**Text passage:**
= = = =

Noise #1: What is it?

Errors in judgment. There are two causes for it: bias, and “noise”. In their book titled Noise, the authors start off by explaining what “noise” means in this context. Say 4 teams, A, B, C, and D go to a shooting range:

 

Team A is on target. B is “biased” (off-target but in a very consistent way). C and D are inconsistent – they are what is called “noisy”.

 

In the real world though, for most judgments, one doesn’t know what the target is. Or who missed and by how much. If that sounded wrong, consider a few scenarios of what the authors mean: Which movie should be made? Which candidate should be hired? What is the right premium for the insurance policy? In these scenarios, what exactly is the right answer? And how do you even gauge if the decision was wrong: after all, each of the decisions could go wrong for reasons that have nothing to do with poor judgment e.g. a freak earthquake, or a personal event in the employee’s life that derails his professional life.

 

Which is why the authors say real life scenarios look like this. It’s the same shot pattern as above but without the bullseye circles to tell you what the target was.

 
In real world scenarios, one can’t tell if teams A and B are on target, or biased. But one can definitely say that C and D are inconsistent, i.e., noisy.

= = = =

**Extracted entries:**
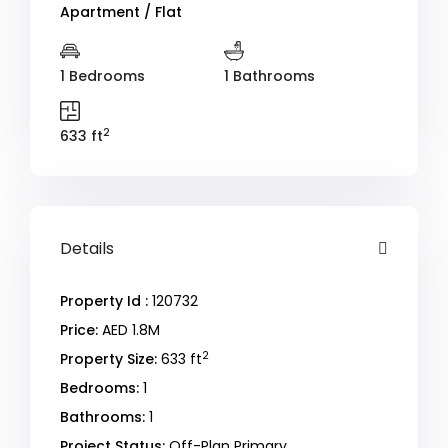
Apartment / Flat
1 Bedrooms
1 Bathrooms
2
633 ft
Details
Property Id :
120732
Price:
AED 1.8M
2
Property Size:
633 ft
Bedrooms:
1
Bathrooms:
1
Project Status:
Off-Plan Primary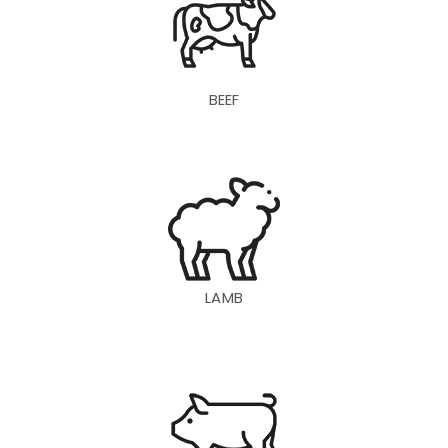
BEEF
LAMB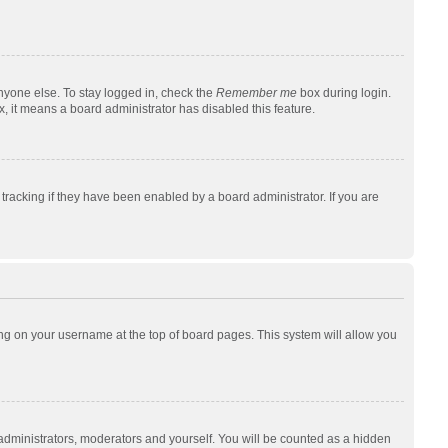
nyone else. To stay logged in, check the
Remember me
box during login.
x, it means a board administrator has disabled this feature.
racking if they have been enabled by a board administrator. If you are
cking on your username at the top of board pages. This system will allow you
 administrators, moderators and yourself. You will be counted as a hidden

= = = =

**Assignment:** From the text above on noise in judgment, print word for word the part that opens with the words containing "In the real" and closes with "his professional life.".

**Exercise response:**
In the real world though, for most judgments, one doesn’t know what the target is. Or who missed and by how much. If that sounded wrong, consider a few scenarios of what the authors mean: Which movie should be made? Which candidate should be hired? What is the right premium for the insurance policy? In these scenarios, what exactly is the right answer? And how do you even gauge if the decision was wrong: after all, each of the decisions could go wrong for reasons that have nothing to do with poor judgment e.g. a freak earthquake, or a personal event in the employee’s life that derails his professional life.